Page-level text extractions:
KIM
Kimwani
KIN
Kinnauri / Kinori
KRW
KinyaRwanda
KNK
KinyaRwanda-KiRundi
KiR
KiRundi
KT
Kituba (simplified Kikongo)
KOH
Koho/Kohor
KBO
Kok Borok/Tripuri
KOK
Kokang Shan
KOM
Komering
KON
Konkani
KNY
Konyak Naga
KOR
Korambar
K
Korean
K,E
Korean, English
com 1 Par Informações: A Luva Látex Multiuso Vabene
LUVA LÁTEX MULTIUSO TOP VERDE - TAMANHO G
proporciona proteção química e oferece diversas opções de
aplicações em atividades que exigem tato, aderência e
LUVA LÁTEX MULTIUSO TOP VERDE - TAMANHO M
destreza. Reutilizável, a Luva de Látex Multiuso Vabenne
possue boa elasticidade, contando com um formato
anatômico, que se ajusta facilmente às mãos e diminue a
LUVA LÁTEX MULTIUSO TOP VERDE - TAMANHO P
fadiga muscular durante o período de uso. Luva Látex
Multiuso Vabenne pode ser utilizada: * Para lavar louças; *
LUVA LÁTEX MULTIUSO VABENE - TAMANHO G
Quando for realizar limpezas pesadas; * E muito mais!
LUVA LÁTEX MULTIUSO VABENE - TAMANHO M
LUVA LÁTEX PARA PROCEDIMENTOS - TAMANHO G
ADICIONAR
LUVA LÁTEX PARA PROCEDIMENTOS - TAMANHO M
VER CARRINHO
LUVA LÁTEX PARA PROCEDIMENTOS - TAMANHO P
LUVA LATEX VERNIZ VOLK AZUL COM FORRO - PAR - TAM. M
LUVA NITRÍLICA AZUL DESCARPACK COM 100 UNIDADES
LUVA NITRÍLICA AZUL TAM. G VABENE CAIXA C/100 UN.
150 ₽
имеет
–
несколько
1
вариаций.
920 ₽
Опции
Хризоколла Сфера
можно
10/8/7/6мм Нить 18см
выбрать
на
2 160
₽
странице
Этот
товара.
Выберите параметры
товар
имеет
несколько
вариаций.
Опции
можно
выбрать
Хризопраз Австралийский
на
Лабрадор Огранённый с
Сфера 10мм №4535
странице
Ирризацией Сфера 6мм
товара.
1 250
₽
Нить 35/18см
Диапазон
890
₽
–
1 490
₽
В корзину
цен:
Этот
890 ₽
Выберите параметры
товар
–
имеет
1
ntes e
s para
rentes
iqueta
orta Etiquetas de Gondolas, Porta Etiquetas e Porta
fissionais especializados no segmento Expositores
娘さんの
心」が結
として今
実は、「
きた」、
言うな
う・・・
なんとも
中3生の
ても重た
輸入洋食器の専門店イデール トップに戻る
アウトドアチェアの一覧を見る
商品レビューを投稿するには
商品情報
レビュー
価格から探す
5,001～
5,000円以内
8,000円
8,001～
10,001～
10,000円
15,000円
==
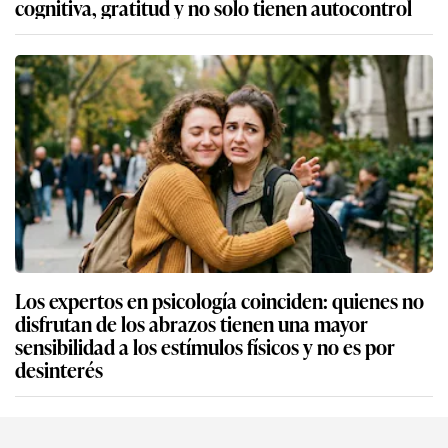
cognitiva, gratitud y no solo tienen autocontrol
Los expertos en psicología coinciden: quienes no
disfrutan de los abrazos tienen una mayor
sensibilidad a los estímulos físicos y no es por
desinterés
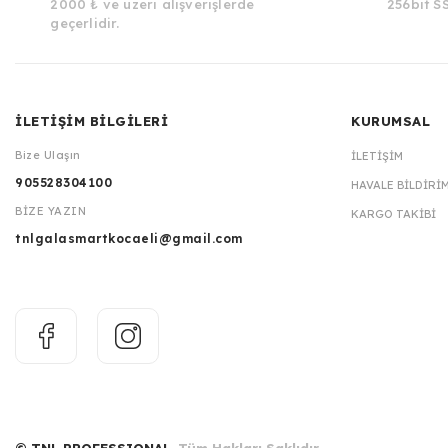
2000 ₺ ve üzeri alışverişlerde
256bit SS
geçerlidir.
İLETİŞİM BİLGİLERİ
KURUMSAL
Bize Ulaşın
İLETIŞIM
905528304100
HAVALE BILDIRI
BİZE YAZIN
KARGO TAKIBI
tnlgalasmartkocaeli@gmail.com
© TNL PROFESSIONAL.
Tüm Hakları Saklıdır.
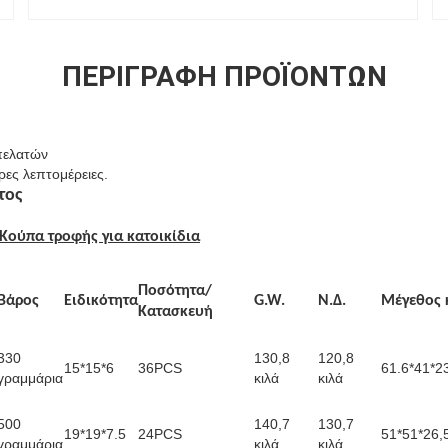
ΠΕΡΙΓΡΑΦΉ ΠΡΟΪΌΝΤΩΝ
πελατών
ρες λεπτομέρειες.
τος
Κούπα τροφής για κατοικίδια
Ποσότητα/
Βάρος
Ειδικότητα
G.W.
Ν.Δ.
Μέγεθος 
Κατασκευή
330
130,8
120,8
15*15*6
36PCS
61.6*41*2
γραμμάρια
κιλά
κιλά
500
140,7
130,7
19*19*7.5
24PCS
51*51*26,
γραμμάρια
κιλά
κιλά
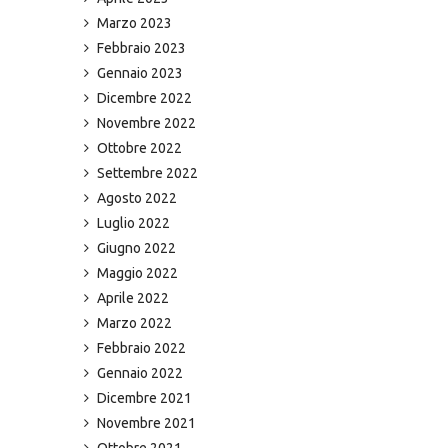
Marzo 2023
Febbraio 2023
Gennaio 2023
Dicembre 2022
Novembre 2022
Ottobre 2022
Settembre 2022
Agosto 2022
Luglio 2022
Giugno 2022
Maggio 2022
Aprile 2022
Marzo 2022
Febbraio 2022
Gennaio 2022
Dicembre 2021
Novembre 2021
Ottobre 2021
...
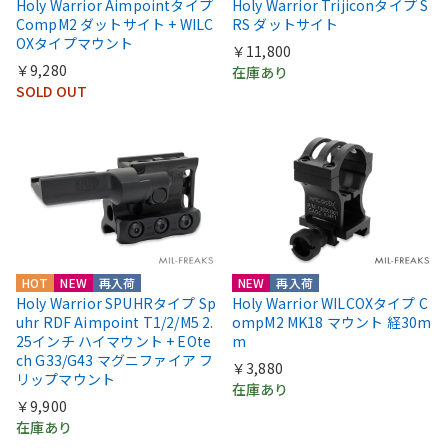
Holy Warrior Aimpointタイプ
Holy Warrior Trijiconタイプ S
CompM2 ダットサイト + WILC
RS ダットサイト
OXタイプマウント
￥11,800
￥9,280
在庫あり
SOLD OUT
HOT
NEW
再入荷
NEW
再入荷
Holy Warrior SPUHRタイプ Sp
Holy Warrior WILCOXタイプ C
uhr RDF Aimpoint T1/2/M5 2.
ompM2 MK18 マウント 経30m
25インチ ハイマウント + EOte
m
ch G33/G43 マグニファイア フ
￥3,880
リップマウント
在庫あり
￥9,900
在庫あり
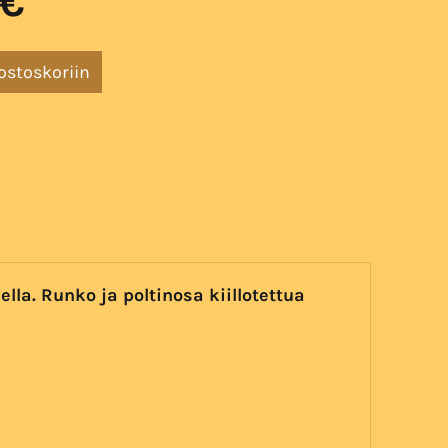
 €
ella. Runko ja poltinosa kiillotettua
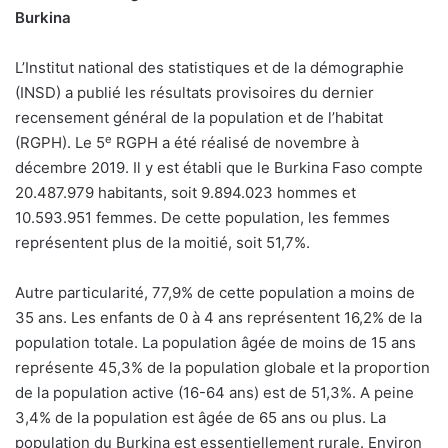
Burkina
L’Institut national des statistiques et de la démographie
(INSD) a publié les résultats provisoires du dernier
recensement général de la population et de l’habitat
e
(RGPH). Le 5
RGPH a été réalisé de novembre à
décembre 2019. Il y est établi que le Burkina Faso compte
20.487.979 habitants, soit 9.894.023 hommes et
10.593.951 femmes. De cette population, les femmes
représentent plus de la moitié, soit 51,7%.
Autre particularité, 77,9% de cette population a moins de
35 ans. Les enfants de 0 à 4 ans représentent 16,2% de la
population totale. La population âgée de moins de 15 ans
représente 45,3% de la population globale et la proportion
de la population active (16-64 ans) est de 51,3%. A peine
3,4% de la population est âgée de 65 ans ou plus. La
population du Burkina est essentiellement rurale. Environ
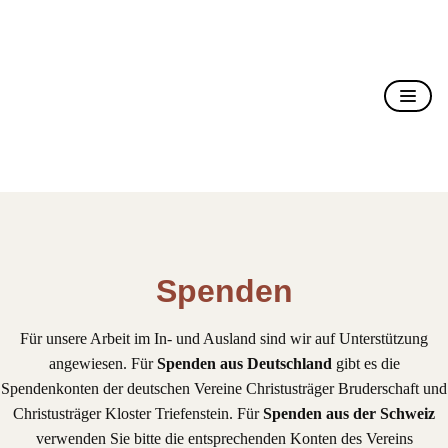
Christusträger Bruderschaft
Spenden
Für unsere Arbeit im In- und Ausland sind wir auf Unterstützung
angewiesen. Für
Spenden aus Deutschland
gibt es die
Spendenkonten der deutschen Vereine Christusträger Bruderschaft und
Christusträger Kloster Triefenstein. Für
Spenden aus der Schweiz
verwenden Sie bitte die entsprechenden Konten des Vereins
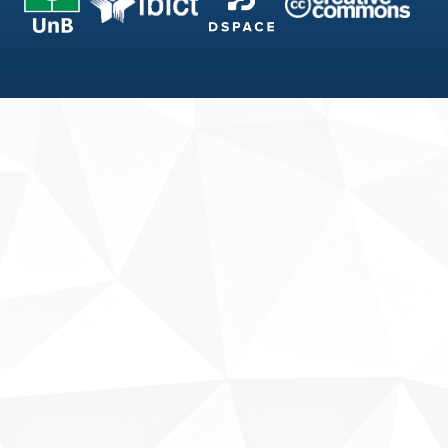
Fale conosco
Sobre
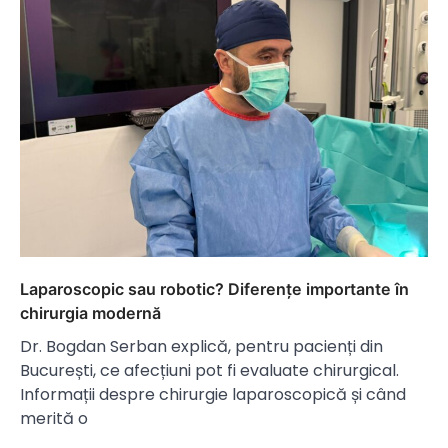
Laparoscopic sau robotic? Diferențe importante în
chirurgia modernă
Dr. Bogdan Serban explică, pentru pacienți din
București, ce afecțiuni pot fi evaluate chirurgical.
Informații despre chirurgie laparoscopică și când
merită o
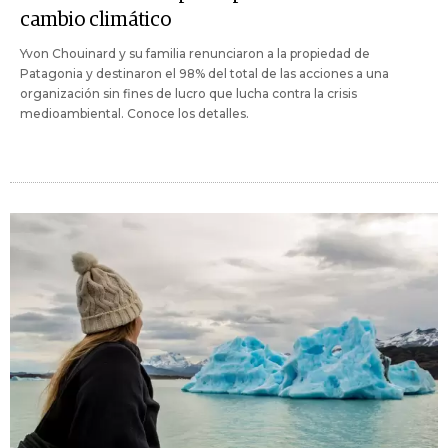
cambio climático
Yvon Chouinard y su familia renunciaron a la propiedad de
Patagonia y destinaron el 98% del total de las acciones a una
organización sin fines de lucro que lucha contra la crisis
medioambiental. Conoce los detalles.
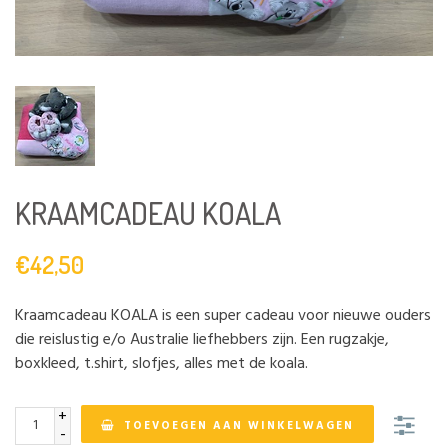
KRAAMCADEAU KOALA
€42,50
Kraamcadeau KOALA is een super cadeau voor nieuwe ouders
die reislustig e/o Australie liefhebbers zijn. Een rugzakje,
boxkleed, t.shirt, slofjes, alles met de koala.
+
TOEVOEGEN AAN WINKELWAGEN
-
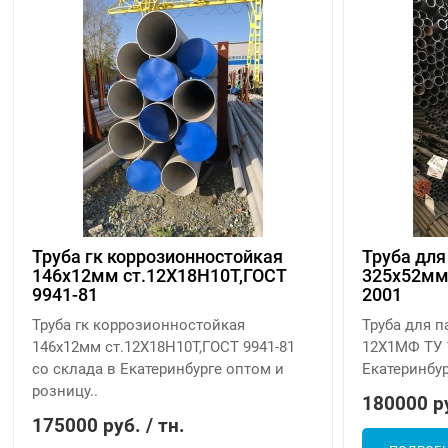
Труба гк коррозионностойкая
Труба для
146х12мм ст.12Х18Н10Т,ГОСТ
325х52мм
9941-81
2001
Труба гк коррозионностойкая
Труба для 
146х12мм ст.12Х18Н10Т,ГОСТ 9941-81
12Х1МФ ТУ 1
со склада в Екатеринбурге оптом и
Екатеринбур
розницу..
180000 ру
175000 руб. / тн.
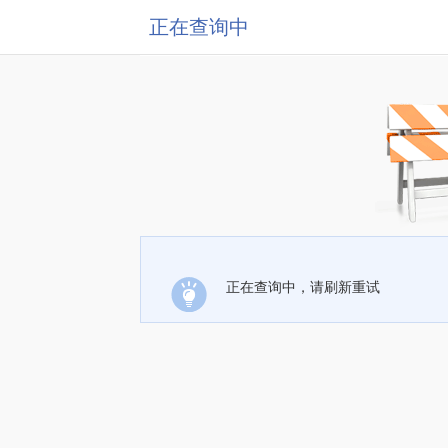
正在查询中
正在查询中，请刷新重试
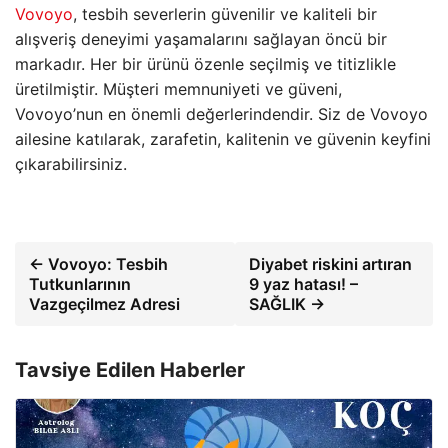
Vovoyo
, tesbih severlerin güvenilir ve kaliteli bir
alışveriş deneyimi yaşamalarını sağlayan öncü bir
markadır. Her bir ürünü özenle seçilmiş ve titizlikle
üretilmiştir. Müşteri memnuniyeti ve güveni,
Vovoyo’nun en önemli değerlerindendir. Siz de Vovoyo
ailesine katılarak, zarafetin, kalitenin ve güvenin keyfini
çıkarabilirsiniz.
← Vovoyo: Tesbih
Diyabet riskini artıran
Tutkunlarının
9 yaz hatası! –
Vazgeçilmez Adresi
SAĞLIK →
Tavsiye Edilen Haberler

▶ **Task**:
Return the stretch of data that begins with the line showing "正在查询中，请刷新重试" and goes on through the line showing "Tavsiye Edilen Haberler", exactly, with pictures removed.

▶ **Expected output**:
正在查询中，请刷新重试
Vovoyo
, tesbih severlerin güvenilir ve kaliteli bir
alışveriş deneyimi yaşamalarını sağlayan öncü bir
markadır. Her bir ürünü özenle seçilmiş ve titizlikle
üretilmiştir. Müşteri memnuniyeti ve güveni,
Vovoyo’nun en önemli değerlerindendir. Siz de Vovoyo
ailesine katılarak, zarafetin, kalitenin ve güvenin keyfini
çıkarabilirsiniz.
← Vovoyo: Tesbih
Diyabet riskini artıran
Tutkunlarının
9 yaz hatası! –
Vazgeçilmez Adresi
SAĞLIK →
Tavsiye Edilen Haberler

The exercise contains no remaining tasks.